● Source data
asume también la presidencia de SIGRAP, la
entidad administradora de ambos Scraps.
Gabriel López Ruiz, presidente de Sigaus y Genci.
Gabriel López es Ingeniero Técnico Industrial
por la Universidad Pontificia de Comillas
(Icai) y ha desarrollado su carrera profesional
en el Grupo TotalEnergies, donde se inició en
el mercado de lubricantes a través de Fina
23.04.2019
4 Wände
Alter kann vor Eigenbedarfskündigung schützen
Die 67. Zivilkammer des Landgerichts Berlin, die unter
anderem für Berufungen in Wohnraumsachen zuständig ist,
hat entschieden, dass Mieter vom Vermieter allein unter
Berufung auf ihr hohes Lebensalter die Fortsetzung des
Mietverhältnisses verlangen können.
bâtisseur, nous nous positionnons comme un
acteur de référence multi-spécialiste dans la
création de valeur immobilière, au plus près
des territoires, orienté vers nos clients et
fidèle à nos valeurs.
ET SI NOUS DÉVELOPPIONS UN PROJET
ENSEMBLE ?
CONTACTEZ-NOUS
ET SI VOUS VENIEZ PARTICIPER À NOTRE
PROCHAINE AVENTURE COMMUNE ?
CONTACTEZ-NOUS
* * *
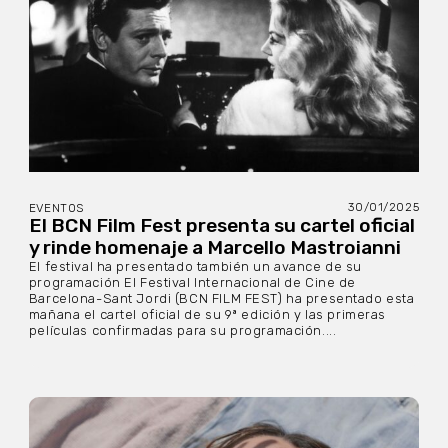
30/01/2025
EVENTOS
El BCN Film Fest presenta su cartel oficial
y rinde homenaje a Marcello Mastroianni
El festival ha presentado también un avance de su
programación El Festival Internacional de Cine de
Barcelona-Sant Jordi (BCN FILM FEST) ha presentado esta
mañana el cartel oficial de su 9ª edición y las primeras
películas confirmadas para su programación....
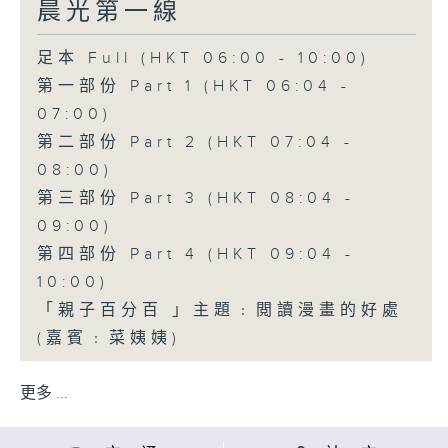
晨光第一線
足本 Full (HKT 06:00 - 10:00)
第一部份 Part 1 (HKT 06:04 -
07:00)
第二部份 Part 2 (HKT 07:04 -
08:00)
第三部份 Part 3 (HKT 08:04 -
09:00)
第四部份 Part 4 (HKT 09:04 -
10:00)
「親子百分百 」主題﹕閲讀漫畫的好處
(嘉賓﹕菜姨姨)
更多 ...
* * *
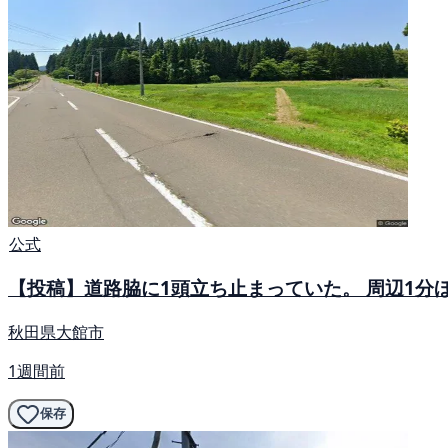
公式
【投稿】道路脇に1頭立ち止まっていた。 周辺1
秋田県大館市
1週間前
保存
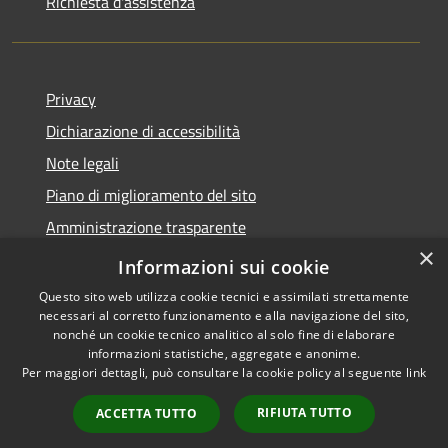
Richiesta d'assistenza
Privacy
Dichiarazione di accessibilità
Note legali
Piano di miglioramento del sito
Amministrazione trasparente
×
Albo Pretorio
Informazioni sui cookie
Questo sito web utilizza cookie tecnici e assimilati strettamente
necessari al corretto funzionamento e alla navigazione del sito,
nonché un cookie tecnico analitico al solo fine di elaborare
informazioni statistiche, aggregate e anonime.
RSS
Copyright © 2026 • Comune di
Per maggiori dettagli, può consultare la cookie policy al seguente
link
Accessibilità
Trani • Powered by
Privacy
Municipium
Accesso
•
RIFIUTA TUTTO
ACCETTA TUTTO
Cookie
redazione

● Work to complete
Could you update the listing lines that begin at the line containing "asume también la presidencia de SIGRAP, la" and end after the line containing "Berufung auf ihr" by replacing "Gabriel López" with "G. López" throughout, changing nothing else and returning only those lines?

● Answer to this exercise
asume también la presidencia de SIGRAP, la
entidad administradora de ambos Scraps.
G. López Ruiz, presidente de Sigaus y Genci.
G. López es Ingeniero Técnico Industrial
por la Universidad Pontificia de Comillas
(Icai) y ha desarrollado su carrera profesional
en el Grupo TotalEnergies, donde se inició en
el mercado de lubricantes a través de Fina
23.04.2019
4 Wände
Alter kann vor Eigenbedarfskündigung schützen
Die 67. Zivilkammer des Landgerichts Berlin, die unter
anderem für Berufungen in Wohnraumsachen zuständig ist,
hat entschieden, dass Mieter vom Vermieter allein unter
Berufung auf ihr hohes Lebensalter die Fortsetzung des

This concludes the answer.